Three things: (1) sign in with Square via the private connect link, one click; (2) set out the branded table tents and coasters we supply; and (3) check your dashboard as the numbers fill in. That's it, there's no app for you to install, no contract during the pilot, and you can revoke the Square connection whenever you want.
Today the panels are populated with demo data so you can see exactly what you'll get, but the data layer is structured to switch to live the moment a POS connects, and because the Square integration is already built and sandbox-verified, that switch is real, not hypothetical. As your guests rate dishes, your panels fill with your own numbers.
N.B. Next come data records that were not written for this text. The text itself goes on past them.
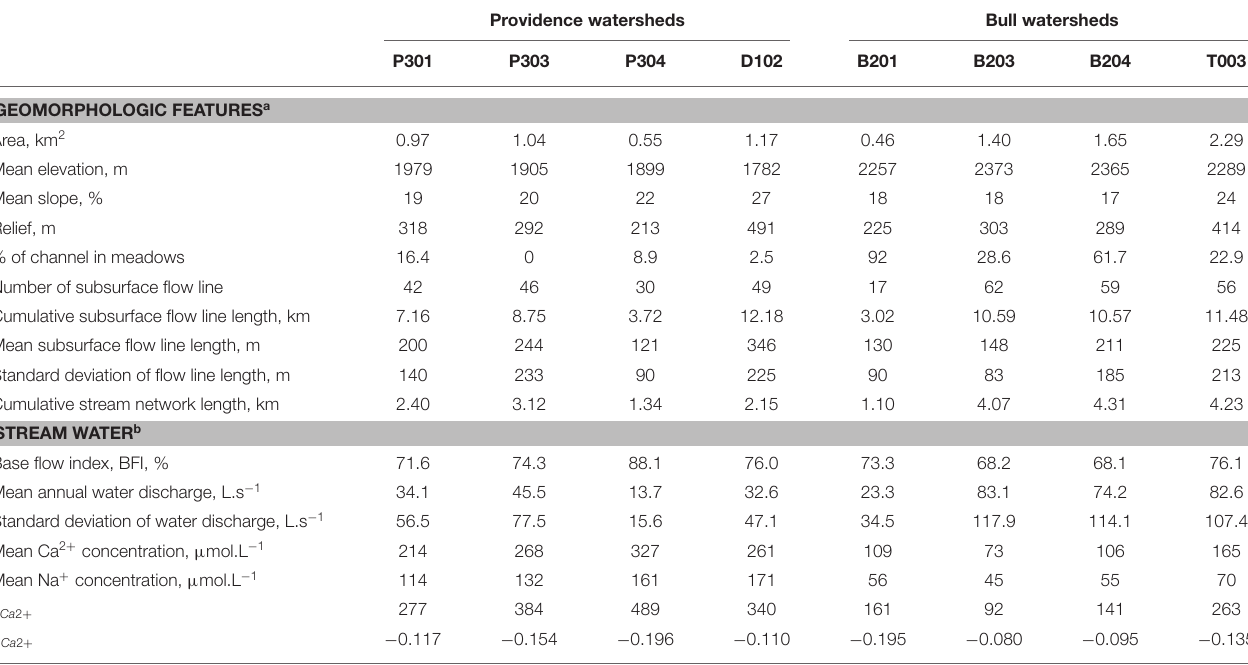
TABLE 2 | Main geomorphologic features and stream water chemistry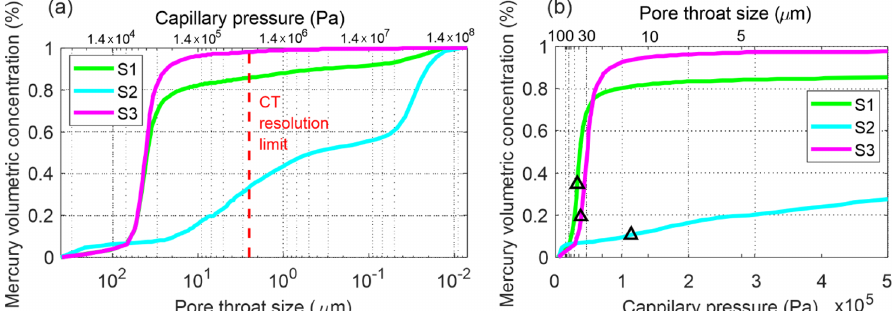
Figure 7. Cumulative pore throat sizes of the studied sandstones. (a) Capillary pressure on a logarithmic scale. The resolution limit of the micro-CT imaging indicates the fraction of the pore space that could be resolved. (b) Capillary pressure on a linear scale. The triangles indicate the characteristic length, l c .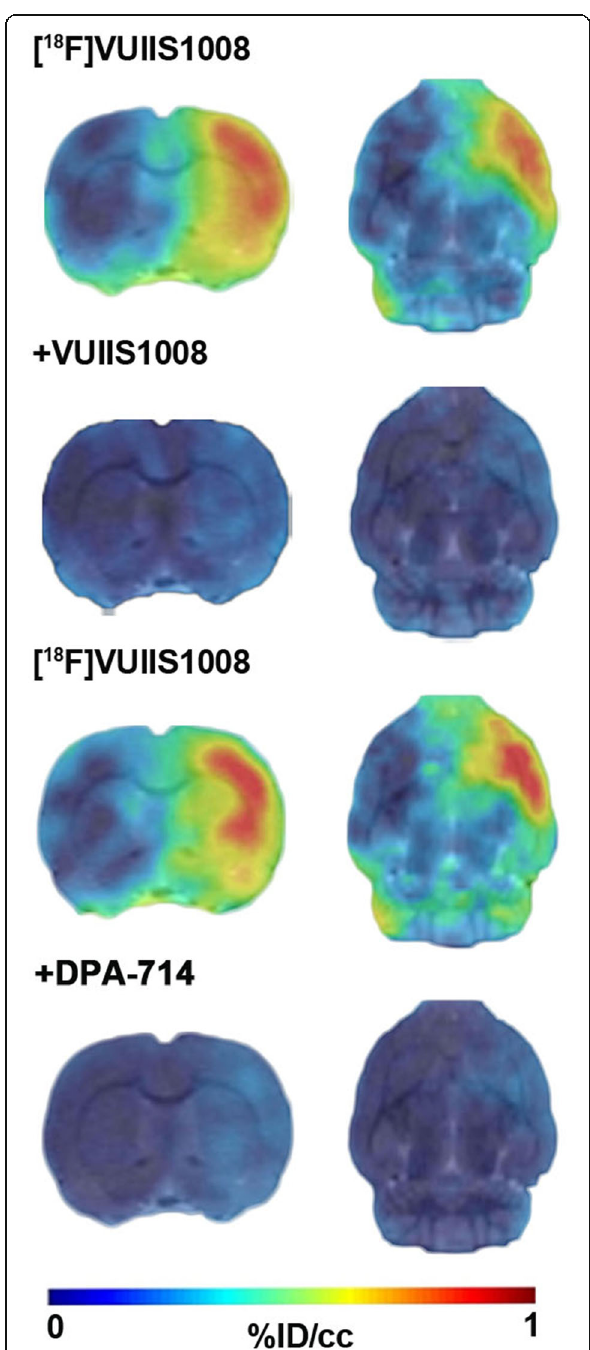
Fig. 6 Normalized PET images of [ 18 F] VUIIS1008 and displacements by VUIIS1008 and DPA-714. PET images (ID%/cc) of the coronal and horizontal planes at the level of the lesion from left to right. Summed images of [ 18 F] VUIIS1008 before displacement (0 to 20 min) and after displacement (40 to 60 min) by VUIIS1008 (upper row) and by DPA-714 (lower row). PET images were co-registered with a rat brain atlas for illustration of anatomical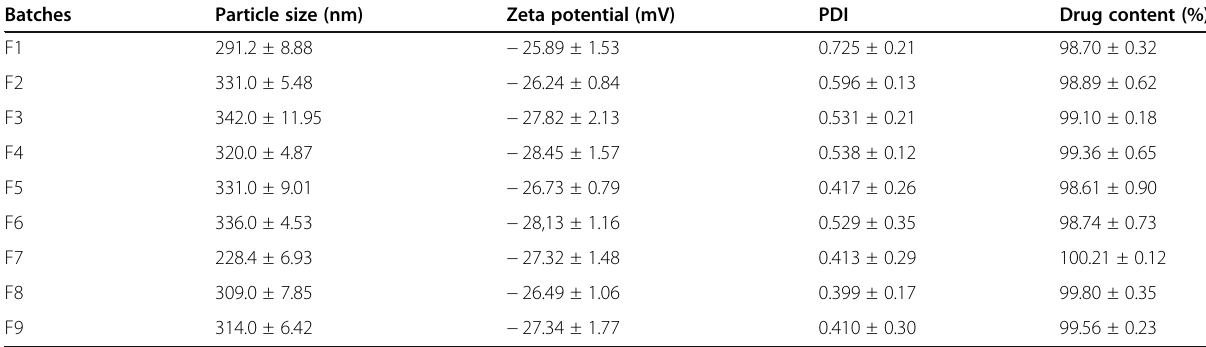
Table 2 Characterization of designed batches F1 to F9 Batches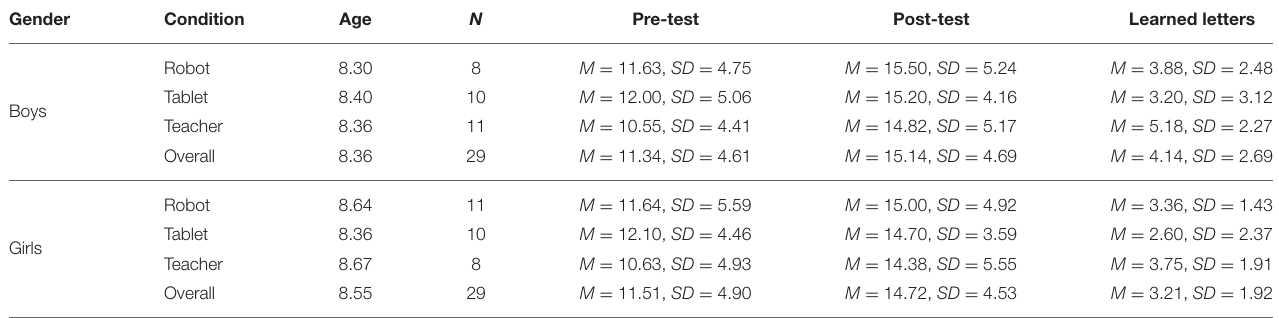
TABLE 1 | Pre- and post-test descriptives.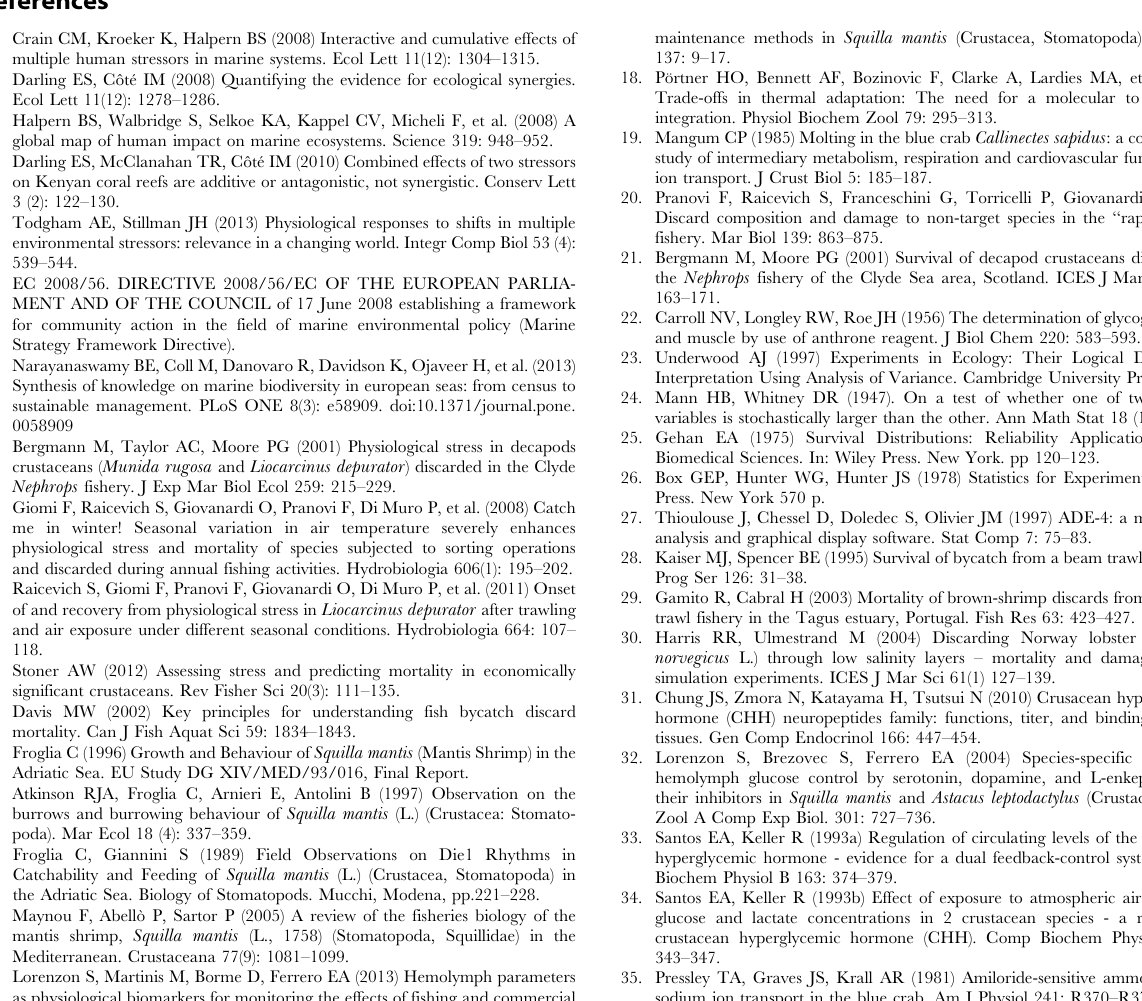
Table S3 Experimental values observed in Squilla mantis at different treatment levels. Organisms in aquaria in lab experiment (C); organisms at the end of trawling in field experiments (ET); trawled organisms in field experiments after exposure to air (0.5 hours, EEA); organisms after 2 and 24 hours recovery in water in the field experiments. Values are expressed as a mean 6 standard error (n =6 individuals for each treatment). Significant pairwise comparisons are highlighted between treat- ments and are shown at the top with bold characters (Mann- Whitney U test, p , 0.05). Table S4 Exposure to air lab experiment (0–2 hours): 2- Way ANCOVA results. Significant effects are highlighted in bold. Table S5 Exposure to air field experiment (0–2 hours): 2-Way ANCOVA results. Significant effects are highlighted in bold. Table S6 Early phase (0–2 hours) of the recovery process: 2-Way ANCOVA results. Significant effects are highlighted in bold.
From launch, SmackLip commits 1% of revenue to food-bank partners under its 1% Pledge, tying operator success and food-waste reduction directly to fighting food insecurity. For many restaurants that's also a credible, data-backed community story they can share with their own guests.
Completely reasonable. The one thing worth weighing on timing: the founding-partner rate ($79/month vs. the $99 standard) and the head start on dish-level data are tied to joining before the July launch. There's no cost or commitment to start the pilot, so an easy middle path is to set out the table tents now and decide on anything further once you've seen real ratings come in.
Where a figure is SmackLip's own modeling or projection (e.g., taste-matched conversion of 12–18%, ~8% waste trim → 2–3% margin per plate, +0.3 rating → 10–15% revenue lift), it is a target drawn from our internal modeling, not an independently audited result. Food-waste figures: ReFED and the World Resources Institute (2024).